Bone Marrow Biopsy Quicker, Less Painful With Rotary Device

Lara C. Pullen, PhD

April 13, 2011

April 13, 2011 (Chicago, Illinois) — The results from the first randomized placebo-controlled trial of a new rotary-powered bone marrow device are promising.

James Berenson, MD, from the Institute for Myeloma and Bone Cancer Research in West Hollywood, California, presented the results from a multicenter clinical trial, here at the Society of Interventional Radiology 36th Annual Scientific Meeting, involving 13 operators from 10 sites.

The trial was designed to compare the powered bone marrow device (11 gauge/102 mm OnControl Bone Marrow Biopsy System, Vidacare Corporation) with traditional manual devices (e.g., Jamshidi bone marrow biopsy needle) in terms of pain, procedure time, biopsy core capture rate, ease of use, sample yield, and operator satisfaction.

The trial involved 102 adult patients who required bone marrow sampling.
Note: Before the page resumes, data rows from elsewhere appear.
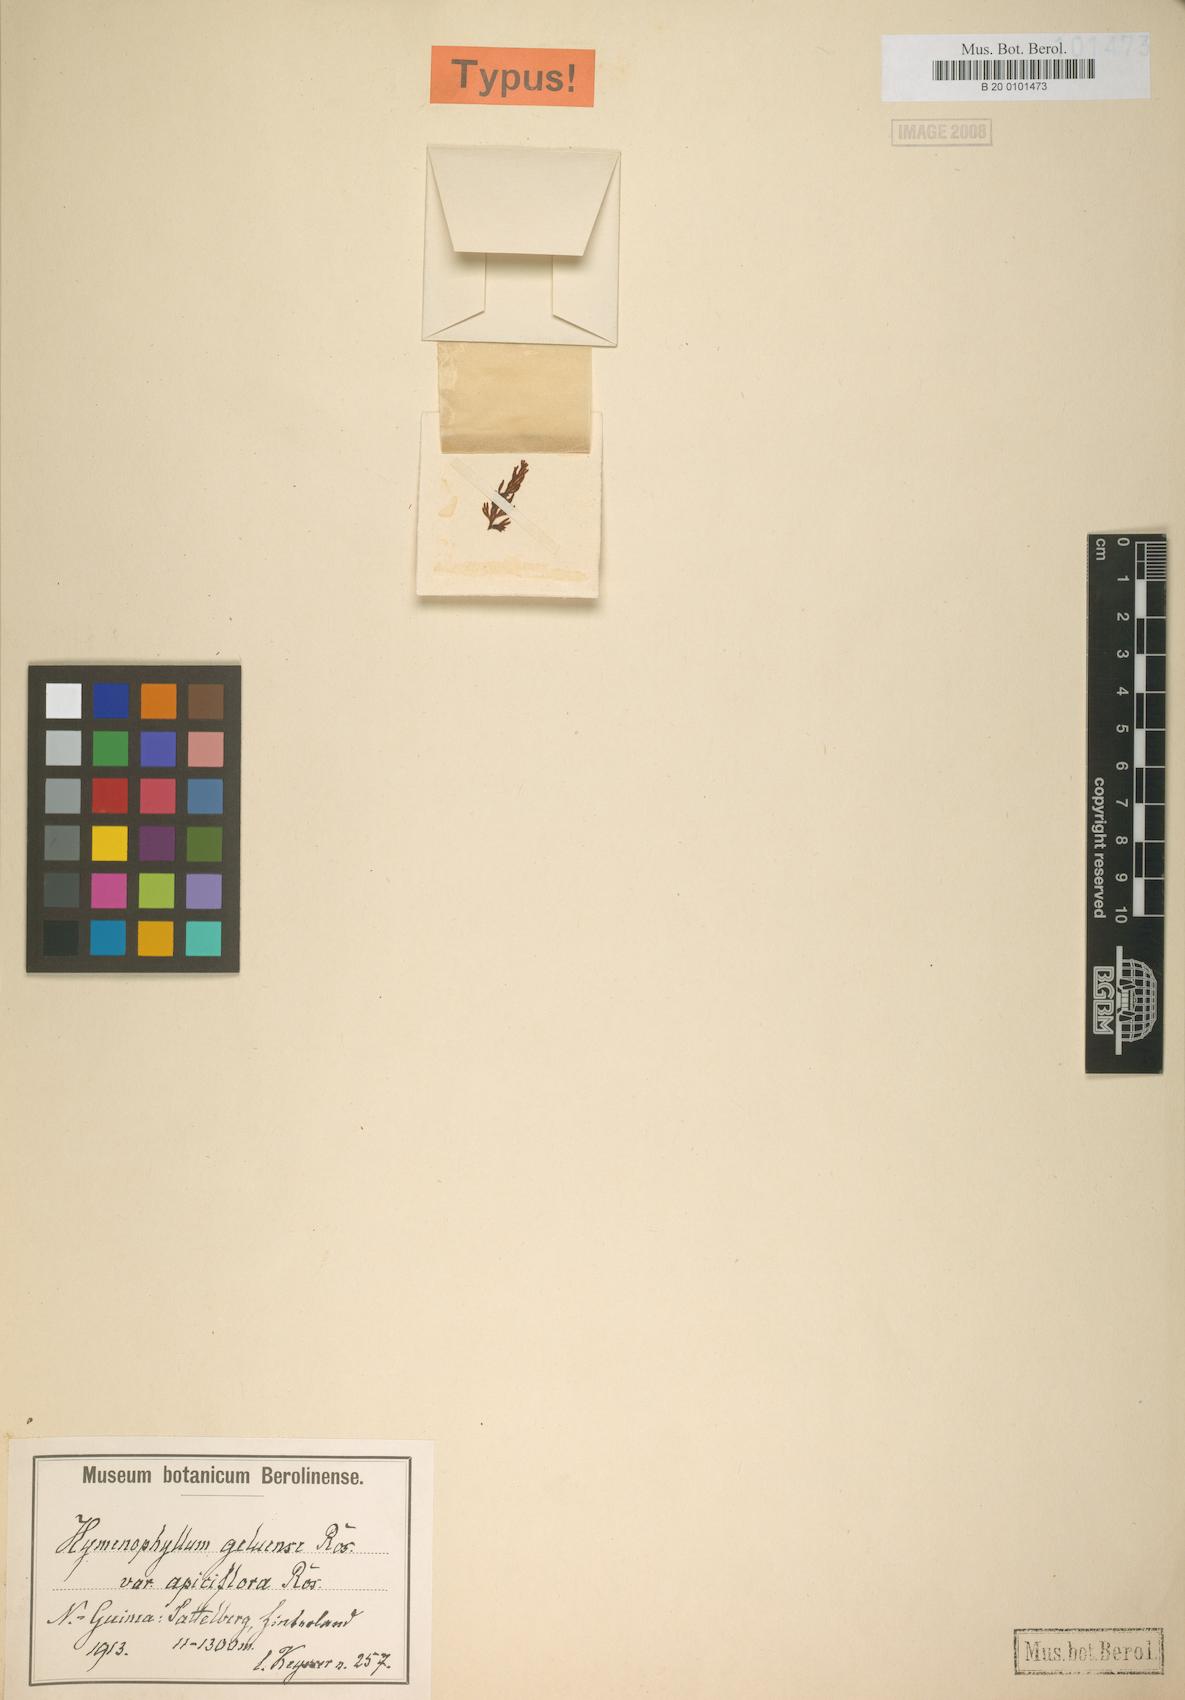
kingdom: Plantae
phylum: Tracheophyta
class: Polypodiopsida
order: Hymenophyllales
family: Hymenophyllaceae
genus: Hymenophyllum
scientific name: Hymenophyllum geluense
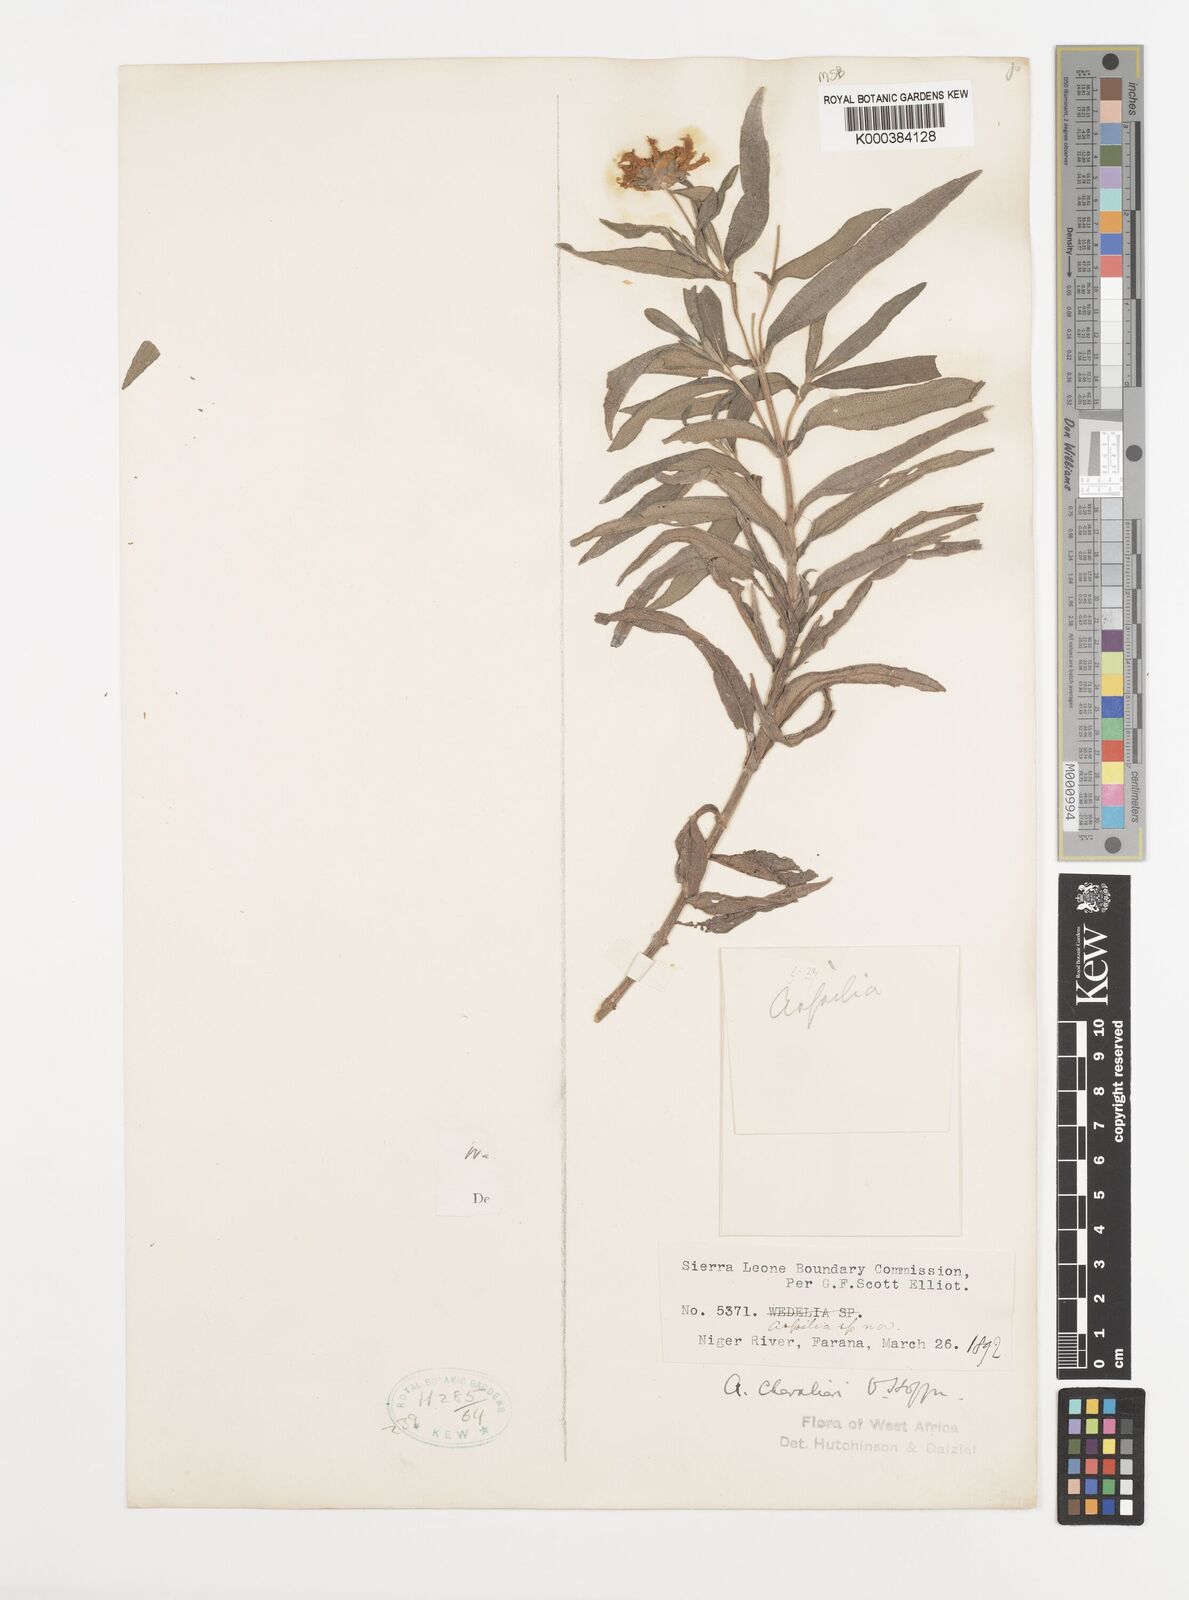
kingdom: Plantae
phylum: Tracheophyta
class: Magnoliopsida
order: Asterales
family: Asteraceae
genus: Aspilia
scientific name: Aspilia chevalieri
The mean visual analog scale scores for overall procedural pain were similar between the powered and manual devices (4.8 ± 2.8 vs 3.5 ± 2.3; P = .623). The complication rate between the 2 devices was also similar (4% vs 0%; P = .495).

One day after the procedure, 67% of the patients in the powered group were pain free, compared with 33% of patients in the manual group (P =.003). The powered device was also able to acquire a larger volume of biopsy core specimen than the manual device (mean volume, 36.8 ± 21.2 vs 20.4 ± 9.0; P = .039).

Dr. Berenson spoke with Medscape Medical News about the study, explaining that "we use [the device] routinely for our bone marrows. . . . It is much quicker. It is easier to insert it in the bone marrow."

He acknowledged that, like all new surgical approaches, it requires a bit of practice for the person performing the procedure to become facile with it. He described the new device as a type of a drill that is especially useful for multiple sticks or any research that requires multiple pulls.

Dr. Berenson acknowledged that it is more expensive than manual devices, but concluded that "it does surpass the other available ways that we do bone marrow."

Dr. Berenson is an independent contractor of Vidacare Corporation.

Society of Interventional Radiology (SIR) 36th Annual Scientific Meeting: Abstract 26. Presented March 27, 2011.